BEGIN Exercise material

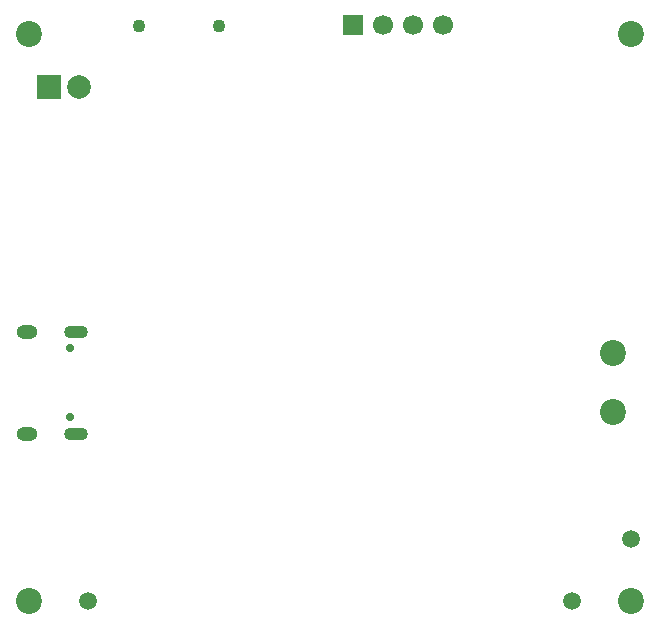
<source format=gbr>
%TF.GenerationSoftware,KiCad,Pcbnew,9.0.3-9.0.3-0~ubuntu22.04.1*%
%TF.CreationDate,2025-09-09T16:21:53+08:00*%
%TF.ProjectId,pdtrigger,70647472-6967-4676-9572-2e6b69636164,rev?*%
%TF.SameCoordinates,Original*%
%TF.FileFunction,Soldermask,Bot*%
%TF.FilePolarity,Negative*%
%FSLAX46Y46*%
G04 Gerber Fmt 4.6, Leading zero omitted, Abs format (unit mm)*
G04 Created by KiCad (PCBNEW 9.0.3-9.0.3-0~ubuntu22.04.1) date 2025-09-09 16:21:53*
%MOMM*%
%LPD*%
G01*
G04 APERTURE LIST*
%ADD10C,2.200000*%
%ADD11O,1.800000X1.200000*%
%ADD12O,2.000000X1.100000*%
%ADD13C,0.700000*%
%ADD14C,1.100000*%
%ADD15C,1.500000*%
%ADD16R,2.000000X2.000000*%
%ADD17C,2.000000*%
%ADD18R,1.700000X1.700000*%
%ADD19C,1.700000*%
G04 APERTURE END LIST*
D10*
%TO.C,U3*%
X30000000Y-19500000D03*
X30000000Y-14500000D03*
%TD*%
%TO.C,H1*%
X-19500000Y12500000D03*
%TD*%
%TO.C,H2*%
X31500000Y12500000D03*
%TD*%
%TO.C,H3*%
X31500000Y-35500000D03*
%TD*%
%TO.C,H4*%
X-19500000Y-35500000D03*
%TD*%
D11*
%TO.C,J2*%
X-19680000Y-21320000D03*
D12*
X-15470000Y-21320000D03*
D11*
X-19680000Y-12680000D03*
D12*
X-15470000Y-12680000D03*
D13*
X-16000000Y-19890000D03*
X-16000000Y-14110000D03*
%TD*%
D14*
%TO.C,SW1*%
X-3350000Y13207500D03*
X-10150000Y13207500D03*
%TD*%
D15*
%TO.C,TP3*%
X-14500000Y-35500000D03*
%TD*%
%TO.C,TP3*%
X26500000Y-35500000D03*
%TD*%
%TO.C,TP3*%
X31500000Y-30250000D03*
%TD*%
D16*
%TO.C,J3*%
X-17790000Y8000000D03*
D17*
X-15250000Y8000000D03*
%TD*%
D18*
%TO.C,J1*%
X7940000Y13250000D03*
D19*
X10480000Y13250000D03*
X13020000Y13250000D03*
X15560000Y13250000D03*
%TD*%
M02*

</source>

END Exercise material

For this exercise, transcribe the data above line by line, exactly, with pictures omitted.

<source format=gbr>
%TF.GenerationSoftware,KiCad,Pcbnew,9.0.3-9.0.3-0~ubuntu22.04.1*%
%TF.CreationDate,2025-09-09T16:21:53+08:00*%
%TF.ProjectId,pdtrigger,70647472-6967-4676-9572-2e6b69636164,rev?*%
%TF.SameCoordinates,Original*%
%TF.FileFunction,Soldermask,Bot*%
%TF.FilePolarity,Negative*%
%FSLAX46Y46*%
G04 Gerber Fmt 4.6, Leading zero omitted, Abs format (unit mm)*
G04 Created by KiCad (PCBNEW 9.0.3-9.0.3-0~ubuntu22.04.1) date 2025-09-09 16:21:53*
%MOMM*%
%LPD*%
G01*
G04 APERTURE LIST*
%ADD10C,2.200000*%
%ADD11O,1.800000X1.200000*%
%ADD12O,2.000000X1.100000*%
%ADD13C,0.700000*%
%ADD14C,1.100000*%
%ADD15C,1.500000*%
%ADD16R,2.000000X2.000000*%
%ADD17C,2.000000*%
%ADD18R,1.700000X1.700000*%
%ADD19C,1.700000*%
G04 APERTURE END LIST*
D10*
%TO.C,U3*%
X30000000Y-19500000D03*
X30000000Y-14500000D03*
%TD*%
%TO.C,H1*%
X-19500000Y12500000D03*
%TD*%
%TO.C,H2*%
X31500000Y12500000D03*
%TD*%
%TO.C,H3*%
X31500000Y-35500000D03*
%TD*%
%TO.C,H4*%
X-19500000Y-35500000D03*
%TD*%
D11*
%TO.C,J2*%
X-19680000Y-21320000D03*
D12*
X-15470000Y-21320000D03*
D11*
X-19680000Y-12680000D03*
D12*
X-15470000Y-12680000D03*
D13*
X-16000000Y-19890000D03*
X-16000000Y-14110000D03*
%TD*%
D14*
%TO.C,SW1*%
X-3350000Y13207500D03*
X-10150000Y13207500D03*
%TD*%
D15*
%TO.C,TP3*%
X-14500000Y-35500000D03*
%TD*%
%TO.C,TP3*%
X26500000Y-35500000D03*
%TD*%
%TO.C,TP3*%
X31500000Y-30250000D03*
%TD*%
D16*
%TO.C,J3*%
X-17790000Y8000000D03*
D17*
X-15250000Y8000000D03*
%TD*%
D18*
%TO.C,J1*%
X7940000Y13250000D03*
D19*
X10480000Y13250000D03*
X13020000Y13250000D03*
X15560000Y13250000D03*
%TD*%
M02*

</source>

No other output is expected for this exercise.